All of that machinery exists for one central reason: isolation.

When multiple transactions operate concurrently, the database must ensure that each one behaves as if it were executing alone.

Achieving this illusion is the responsibility of lock management.

Isolation, Concurrency Control, and Serializability

Any system that allows more than one concurrent transaction must prevent transactions from interfering with one another in unsafe ways.

In the database literature, several closely related terms are used to describe this problem:

• Concurrency control — the practical problem to be solved
• Serializability — the theoretical property we aim to achieve
• Locking — one of the mechanisms used to enforce it

This relationship was famously articulated by Gray and Reuter:
Concurrency control is the problem, serializability is the theory, and locking is the mechanism.

Isolation is the “I” in ACID, and it comes in multiple strengths read committed, repeatable read, cursor stability, and serializable. Among these, serializable isolation is the strictest, ensuring that the outcome of concurrent transactions is equivalent to some serial execution order.

SQLite implements serializable isolation, but it does so with a deliberately simple and conservative design.

SQLite’s Philosophy: Simple Locks, Strong Guarantees

SQLite does not use shared memory to coordinate concurrency across processes because it must work reliably across platforms and deployment models, it relies exclusively on native operating system file locking primitives.

SQLite follows strict two-phase locking (2PL):

• Locks are acquired during execution
• Locks are released only when the transaction completes

This guarantees serializable execution.

SQLite Lock Types

From the perspective of a single transaction, a database file can be in one of five SQLite defined locking states.

These are logical locks managed by SQLite, not raw OS locks.

1. NO LOCK

This is the default state when a transaction begins.

• The transaction holds no locks
• It cannot read or write the database
• Other transactions may read or write as permitted

2. SHARED LOCK

A shared lock allows reading from the database file.

• • •

▶ [What you will do]
Please decide whether each statement below agrees with the passage on SQLite locking, answering yes or no and quoting the deciding words of the passage: (a) SQLite uses shared memory to coordinate concurrency across processes. (b) Under SQLite's strict two-phase locking, locks are released only when the transaction completes. (c) A transaction in the NO LOCK state can read the database but cannot write to it.

▶ [Records provided]

• • •

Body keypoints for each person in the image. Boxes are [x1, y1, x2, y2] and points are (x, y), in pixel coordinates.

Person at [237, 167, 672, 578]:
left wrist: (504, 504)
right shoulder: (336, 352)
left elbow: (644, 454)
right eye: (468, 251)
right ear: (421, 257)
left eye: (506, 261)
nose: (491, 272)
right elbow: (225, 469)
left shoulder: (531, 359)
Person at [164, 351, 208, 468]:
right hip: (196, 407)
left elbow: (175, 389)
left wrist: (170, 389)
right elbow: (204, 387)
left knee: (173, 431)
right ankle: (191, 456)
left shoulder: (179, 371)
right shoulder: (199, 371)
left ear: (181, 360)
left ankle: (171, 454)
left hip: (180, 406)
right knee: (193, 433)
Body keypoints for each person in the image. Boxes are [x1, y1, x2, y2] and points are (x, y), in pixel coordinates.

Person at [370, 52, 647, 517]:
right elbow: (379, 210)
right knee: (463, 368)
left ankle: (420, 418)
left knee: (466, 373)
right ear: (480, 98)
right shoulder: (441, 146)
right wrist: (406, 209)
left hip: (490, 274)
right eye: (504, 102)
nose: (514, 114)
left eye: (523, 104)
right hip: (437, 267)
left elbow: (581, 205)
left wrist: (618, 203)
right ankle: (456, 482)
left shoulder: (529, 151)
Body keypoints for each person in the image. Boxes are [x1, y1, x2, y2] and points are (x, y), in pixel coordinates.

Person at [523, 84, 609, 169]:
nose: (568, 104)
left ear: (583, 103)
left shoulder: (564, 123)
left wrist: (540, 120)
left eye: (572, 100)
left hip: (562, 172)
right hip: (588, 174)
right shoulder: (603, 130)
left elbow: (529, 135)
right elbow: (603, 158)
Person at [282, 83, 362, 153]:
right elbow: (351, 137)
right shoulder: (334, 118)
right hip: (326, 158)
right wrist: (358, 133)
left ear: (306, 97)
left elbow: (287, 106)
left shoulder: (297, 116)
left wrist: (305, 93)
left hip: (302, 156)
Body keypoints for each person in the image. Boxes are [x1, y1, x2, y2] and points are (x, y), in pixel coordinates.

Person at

• • •

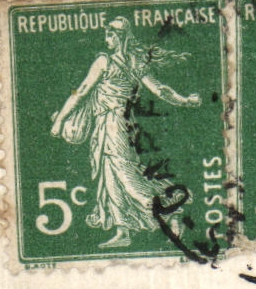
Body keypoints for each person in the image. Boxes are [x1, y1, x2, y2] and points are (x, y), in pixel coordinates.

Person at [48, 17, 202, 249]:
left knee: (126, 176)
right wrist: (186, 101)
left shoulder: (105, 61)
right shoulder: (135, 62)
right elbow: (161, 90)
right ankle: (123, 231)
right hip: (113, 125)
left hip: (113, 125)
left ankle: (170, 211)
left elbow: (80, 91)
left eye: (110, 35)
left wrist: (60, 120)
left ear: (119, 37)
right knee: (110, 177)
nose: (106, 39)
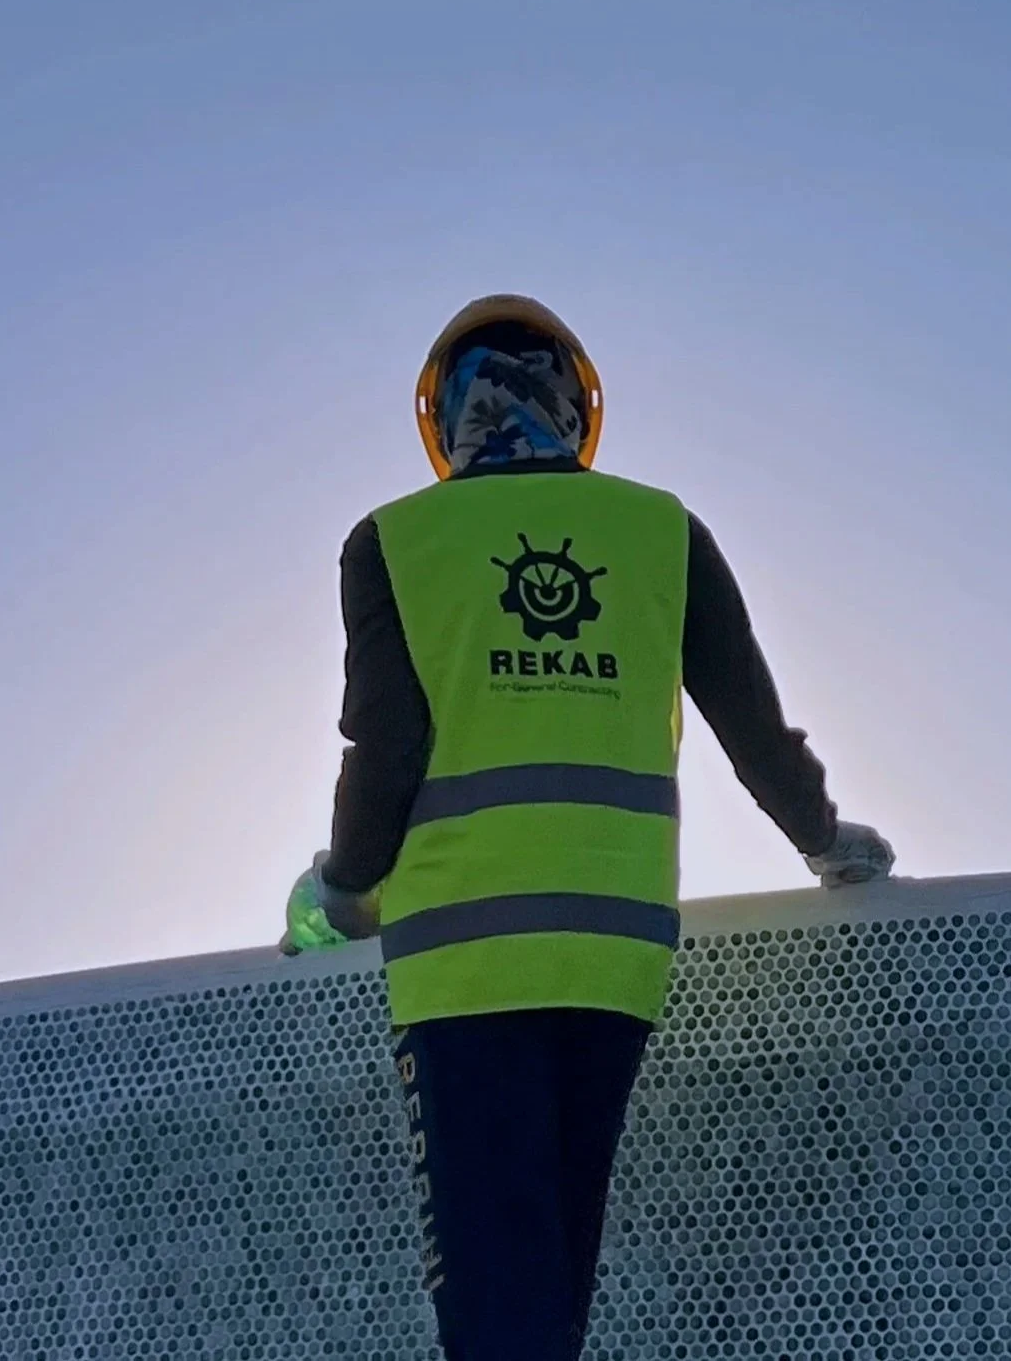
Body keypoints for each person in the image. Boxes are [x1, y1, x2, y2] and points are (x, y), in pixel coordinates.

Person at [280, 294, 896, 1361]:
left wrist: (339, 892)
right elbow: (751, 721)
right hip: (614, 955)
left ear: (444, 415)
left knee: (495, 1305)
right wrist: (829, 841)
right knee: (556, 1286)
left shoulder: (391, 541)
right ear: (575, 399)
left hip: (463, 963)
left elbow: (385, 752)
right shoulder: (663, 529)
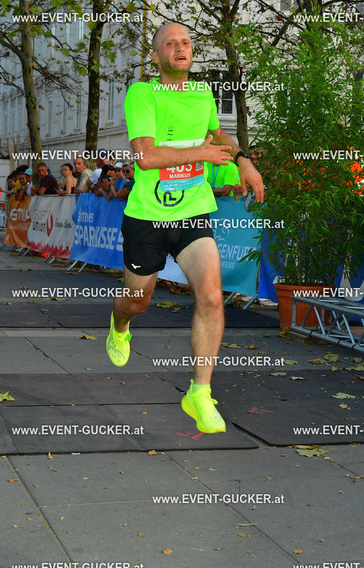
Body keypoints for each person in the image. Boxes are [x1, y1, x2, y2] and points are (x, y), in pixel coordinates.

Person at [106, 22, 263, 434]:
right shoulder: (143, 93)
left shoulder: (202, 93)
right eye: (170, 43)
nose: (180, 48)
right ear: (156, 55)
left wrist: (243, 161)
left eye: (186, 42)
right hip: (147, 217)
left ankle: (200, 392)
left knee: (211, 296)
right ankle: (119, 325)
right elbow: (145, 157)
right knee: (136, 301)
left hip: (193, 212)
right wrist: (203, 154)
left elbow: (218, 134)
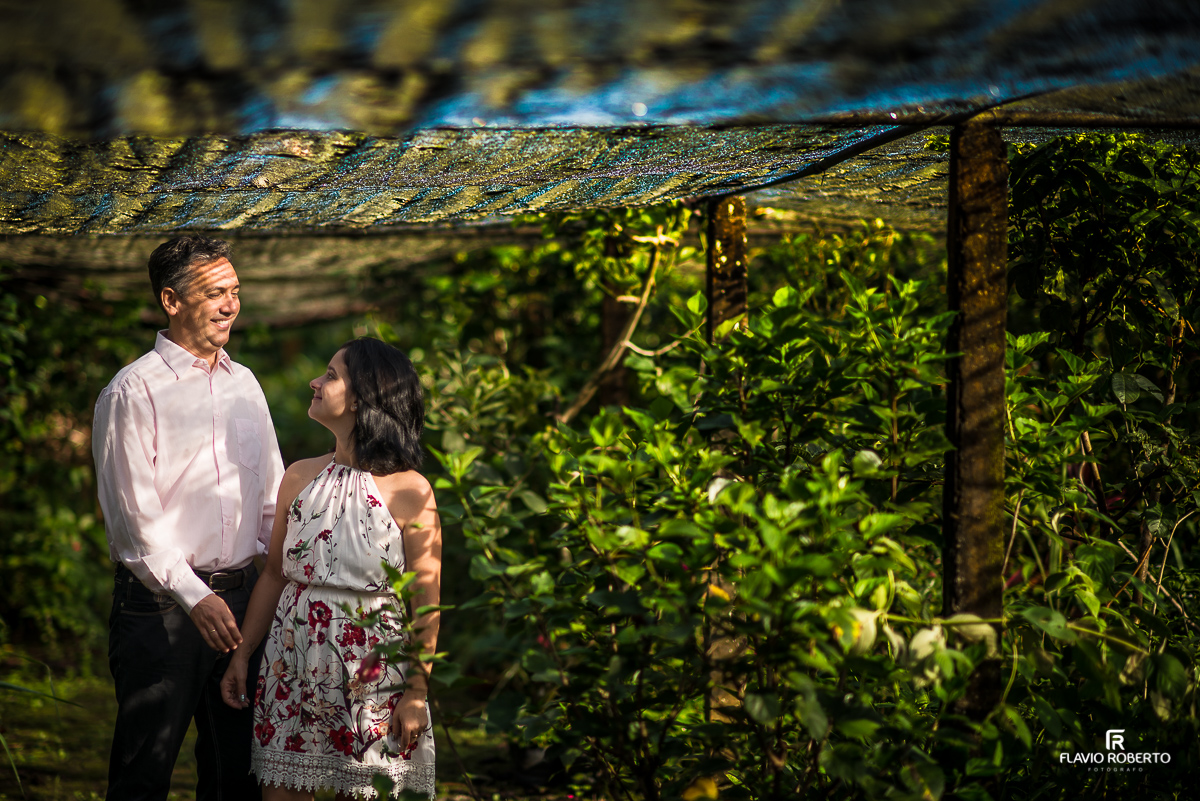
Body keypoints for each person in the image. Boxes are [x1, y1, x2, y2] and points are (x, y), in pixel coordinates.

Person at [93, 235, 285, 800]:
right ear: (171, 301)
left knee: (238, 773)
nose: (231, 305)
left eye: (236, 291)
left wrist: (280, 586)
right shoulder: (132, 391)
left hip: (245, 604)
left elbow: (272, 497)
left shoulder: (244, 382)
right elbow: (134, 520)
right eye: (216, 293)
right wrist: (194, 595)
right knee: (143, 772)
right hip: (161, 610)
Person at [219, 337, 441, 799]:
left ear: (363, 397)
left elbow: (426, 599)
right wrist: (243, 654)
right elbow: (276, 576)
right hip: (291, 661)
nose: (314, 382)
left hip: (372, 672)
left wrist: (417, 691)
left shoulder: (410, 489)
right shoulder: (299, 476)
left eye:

• • •

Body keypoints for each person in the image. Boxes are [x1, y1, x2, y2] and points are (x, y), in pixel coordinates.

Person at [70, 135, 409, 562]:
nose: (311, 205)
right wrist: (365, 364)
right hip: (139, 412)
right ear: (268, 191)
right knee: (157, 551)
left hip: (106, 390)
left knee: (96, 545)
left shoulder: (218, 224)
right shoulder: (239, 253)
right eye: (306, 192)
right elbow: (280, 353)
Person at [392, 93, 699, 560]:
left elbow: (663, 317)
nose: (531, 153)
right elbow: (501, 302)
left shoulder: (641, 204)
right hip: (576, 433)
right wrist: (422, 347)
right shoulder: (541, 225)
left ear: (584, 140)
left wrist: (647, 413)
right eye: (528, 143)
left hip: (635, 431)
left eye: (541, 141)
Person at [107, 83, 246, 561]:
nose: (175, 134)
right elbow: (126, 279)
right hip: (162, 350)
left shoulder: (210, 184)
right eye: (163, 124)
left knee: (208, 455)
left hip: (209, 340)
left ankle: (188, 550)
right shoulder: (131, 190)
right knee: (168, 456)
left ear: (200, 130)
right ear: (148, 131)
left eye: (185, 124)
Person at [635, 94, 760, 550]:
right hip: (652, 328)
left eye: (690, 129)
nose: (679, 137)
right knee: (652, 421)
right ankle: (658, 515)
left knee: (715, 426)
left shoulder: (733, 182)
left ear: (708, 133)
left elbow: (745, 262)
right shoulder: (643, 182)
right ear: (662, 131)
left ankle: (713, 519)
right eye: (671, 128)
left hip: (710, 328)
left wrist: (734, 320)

• • •

▶ [Task answer]
(a) No: "SQLite does not use shared memory to coordinate concurrency across processes"
(b) Yes: "Locks are released only when the transaction completes"
(c) No: "It cannot read or write the database"